The Investment Shift in Numbers
For most of the 20th century, energy investment meant fossil fuels. Oil, gas, coal. That is where the money went. That is no longer where the money is going.
In 2024, global clean energy investment surpassed $2 trillion for the first time in history. For context: global fossil fuel supply investment that same year was approximately $1 trillion. Clean energy now receives roughly twice the investment capital of fossil fuels. This is not a forecast. This already happened.
The speed of the shift is what makes it significant. In 2015, the year of the Paris Agreement, clean energy and fossil fuel investment were roughly equal. In less than a decade, the ratio went from 1:1 to 2:1. BloombergNEF projects that clean energy investment will reach $2.8 trillion by 2030 while fossil fuel investment continues to plateau or decline.
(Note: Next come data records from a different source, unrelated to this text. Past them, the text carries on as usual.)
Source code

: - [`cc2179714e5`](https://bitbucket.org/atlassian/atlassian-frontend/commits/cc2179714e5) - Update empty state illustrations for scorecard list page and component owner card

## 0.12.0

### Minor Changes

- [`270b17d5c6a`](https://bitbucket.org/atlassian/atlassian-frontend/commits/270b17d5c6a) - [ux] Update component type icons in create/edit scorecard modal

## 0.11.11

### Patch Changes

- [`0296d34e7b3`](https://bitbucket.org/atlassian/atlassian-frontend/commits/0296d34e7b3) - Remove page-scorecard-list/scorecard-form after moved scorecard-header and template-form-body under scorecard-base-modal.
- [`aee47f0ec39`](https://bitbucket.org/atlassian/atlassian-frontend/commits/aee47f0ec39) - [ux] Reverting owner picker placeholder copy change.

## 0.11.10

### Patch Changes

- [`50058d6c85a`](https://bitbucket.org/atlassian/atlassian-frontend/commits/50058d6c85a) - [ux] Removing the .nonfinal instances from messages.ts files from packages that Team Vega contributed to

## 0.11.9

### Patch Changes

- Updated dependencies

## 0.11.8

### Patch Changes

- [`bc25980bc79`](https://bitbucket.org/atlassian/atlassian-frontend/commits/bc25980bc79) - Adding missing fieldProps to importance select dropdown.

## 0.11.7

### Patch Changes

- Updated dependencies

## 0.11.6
Where is the money going? Solar leads, attracting more investment than any other single energy technology. Battery storage is the fastest-growing category. Electric vehicles drew over $600 billion in 2024. Wind, grid infrastructure, and hydrogen round out the portfolio.
The geographic distribution is uneven. China accounts for roughly 40% of global clean energy investment. Europe and North America follow. Developing economies are underrepresented, which is one of the genuine concerns about the current transition: the capital is flowing, but it is not flowing equally.